The ridership estimates are an increase over initial projections released last year, when the then-most expensive option, fully electrified service between Boston and Pittsfield at top speeds of 150 miles per hour, was projected to cost as much as $25 billion.
Among various members of the state Congressional delegation MassDOT could work with to change the cost-benefit analysis method are Rep. Richard Neal, D-Springfield, and chairman of the powerful House Ways and Means Committee, and Senators Ed Markey and Elizabeth Warren, all of whom have supported the project.

In Berkshire County, state Sen. Adam Hinds and state Rep. Patricia Farley-Bouvier, both D-Pittsfield, were also co-sponsors of the bill that created the East-West Passenger Rail Study. Hinds was also the chief sponsor of the proposed Berkshire Flyer, weekend seasonal rail service from New York’s Penn Station to Pittsfield using an Amtrak line north through the Hudson Valley and turning east in the Albany area to Pittsfield.
In addition, President-elect Joe Biden is a passenger rail enthusiast, having commuted, while he was in the Senate, on Amtrak daily from Washington to his hometown of Wilmington, Del.

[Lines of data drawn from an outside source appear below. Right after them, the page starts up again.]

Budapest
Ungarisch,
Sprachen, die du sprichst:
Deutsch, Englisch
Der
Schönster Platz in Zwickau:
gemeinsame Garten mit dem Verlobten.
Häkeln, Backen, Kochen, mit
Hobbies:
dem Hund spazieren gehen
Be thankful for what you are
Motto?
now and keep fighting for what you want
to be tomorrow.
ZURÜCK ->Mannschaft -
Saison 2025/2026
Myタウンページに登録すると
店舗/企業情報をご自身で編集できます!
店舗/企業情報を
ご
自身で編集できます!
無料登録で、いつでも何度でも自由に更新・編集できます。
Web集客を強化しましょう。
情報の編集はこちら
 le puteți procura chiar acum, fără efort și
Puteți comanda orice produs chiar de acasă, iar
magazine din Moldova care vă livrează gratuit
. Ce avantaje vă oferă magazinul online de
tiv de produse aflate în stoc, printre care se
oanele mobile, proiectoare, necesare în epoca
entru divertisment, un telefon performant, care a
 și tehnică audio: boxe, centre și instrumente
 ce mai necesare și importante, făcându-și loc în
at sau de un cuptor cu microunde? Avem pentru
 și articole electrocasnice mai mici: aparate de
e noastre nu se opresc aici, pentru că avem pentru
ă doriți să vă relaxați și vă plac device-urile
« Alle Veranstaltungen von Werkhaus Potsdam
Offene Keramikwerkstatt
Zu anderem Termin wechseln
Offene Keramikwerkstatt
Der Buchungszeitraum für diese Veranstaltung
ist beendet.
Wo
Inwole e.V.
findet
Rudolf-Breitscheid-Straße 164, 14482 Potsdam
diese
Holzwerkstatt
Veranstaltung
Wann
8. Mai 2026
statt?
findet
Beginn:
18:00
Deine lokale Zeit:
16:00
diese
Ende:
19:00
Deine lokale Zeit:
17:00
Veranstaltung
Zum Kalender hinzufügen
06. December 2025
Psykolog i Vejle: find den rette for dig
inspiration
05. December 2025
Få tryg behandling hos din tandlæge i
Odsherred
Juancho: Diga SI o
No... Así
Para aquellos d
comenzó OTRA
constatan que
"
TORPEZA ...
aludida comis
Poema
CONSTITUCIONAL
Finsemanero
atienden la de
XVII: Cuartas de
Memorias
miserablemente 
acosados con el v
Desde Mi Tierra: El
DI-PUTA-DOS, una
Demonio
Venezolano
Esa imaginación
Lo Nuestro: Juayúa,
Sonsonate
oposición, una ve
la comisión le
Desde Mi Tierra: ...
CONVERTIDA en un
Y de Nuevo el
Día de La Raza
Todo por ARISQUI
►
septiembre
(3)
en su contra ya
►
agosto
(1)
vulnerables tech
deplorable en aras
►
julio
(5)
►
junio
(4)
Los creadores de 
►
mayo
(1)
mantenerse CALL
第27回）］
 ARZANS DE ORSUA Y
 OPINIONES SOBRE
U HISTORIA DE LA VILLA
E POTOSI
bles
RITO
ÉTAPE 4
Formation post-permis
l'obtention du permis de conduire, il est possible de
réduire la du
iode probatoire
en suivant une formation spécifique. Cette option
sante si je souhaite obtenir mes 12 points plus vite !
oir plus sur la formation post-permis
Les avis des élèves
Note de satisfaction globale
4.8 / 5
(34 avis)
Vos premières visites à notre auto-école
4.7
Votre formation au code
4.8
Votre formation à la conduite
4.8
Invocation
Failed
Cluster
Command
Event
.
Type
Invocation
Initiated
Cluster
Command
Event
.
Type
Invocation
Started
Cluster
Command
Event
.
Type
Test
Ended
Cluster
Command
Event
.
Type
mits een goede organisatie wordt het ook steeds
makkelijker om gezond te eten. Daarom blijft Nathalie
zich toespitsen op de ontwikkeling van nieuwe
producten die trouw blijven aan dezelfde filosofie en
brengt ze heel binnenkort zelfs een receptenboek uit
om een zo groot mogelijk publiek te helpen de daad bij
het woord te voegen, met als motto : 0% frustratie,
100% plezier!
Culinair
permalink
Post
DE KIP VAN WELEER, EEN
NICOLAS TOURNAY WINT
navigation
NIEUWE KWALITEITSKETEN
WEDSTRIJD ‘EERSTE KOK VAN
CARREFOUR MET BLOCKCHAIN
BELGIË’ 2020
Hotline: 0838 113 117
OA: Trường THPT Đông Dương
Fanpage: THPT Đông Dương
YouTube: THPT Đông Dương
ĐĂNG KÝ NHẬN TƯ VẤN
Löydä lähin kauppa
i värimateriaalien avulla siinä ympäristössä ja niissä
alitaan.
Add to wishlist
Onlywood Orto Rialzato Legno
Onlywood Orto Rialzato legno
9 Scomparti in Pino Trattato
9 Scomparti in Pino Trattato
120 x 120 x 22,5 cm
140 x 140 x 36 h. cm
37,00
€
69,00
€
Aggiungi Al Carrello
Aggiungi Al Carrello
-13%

It’s also worth noting that Biden recently nominated as his transportation secretary former South Bend, Ind., mayor Pete Buttigieg, who is close friends with state Sen. Eric Lesser, D-Longmeadow, himself a passenger rail supporter and former Obama administration aide who met Buttigieg when both were studying at Harvard.
But the COVID-19 pandemic has thrown a monkey wrench into the works. It’s an open question as to whether this kind of money should be spent on mass transit projects when people are suffering, unemployment is still at high levels, and people are dying. There is also concern that the Baker administration has not been very enthusiastic about the plan.
“Everyone feels the weight of the pandemic,” Ben Heckscher, co-founder of the advocacy group Trains In The Valley, told Mass Transit Magazine. “It’s hard to work on a transformative transportation project when people are being thrown out of their homes and there is a public health crisis. But we’re hoping that in a few months we’ll be through the worst of the virus and we can focus on this.”

Great Barrington resident Karen Christensen is founder of the Train Campaign, a passenger rail advocacy group with a focus on restoring passenger service from New York City to Pittsfield, along the Housatonic rail corridor.
As for the east-west study, Christensen said the Train Campaign and other members of the Western Mass Rail Coalition “are generally in favor of a phased approach.”
“More generally, the rural-urban divide is one of the urgent political issues of our time, as president-elect Biden has made clear in recent remarks,” Christensen said. “The work being done to connect rural New England, and rural Massachusetts in particular, by rail to Boston and New York is utterly on target.”
She characterized passenger rail in Massachusetts as a “best-of-both-worlds” concept that can open economic and educational opportunities to rural communities, while giving urban workers more options, reducing congestion and emissions in cities and “bringing back the dynamism that characterized western Mass towns, large and small.”
“I’m delighted that MassDOT has finally recognized that East-West rail should connect to Albany,” Christensen said. “With Pittsfield as the hub, it’ll also connect to New York City on the Housatonic Line, and the Berkshire Flyer via Albany will add additional connectivity.”
“The East-West Passenger Rail Study is a step forward in realizing the potential for enhanced service within the corridor,” said MassDOT Deputy Rail and Transit Administrator Meredith Slesinger. “The study’s next steps could advance opportunities for turning East-West passenger rail from a subject of study to a project that can be designed, permitted, funded, built, and operated.”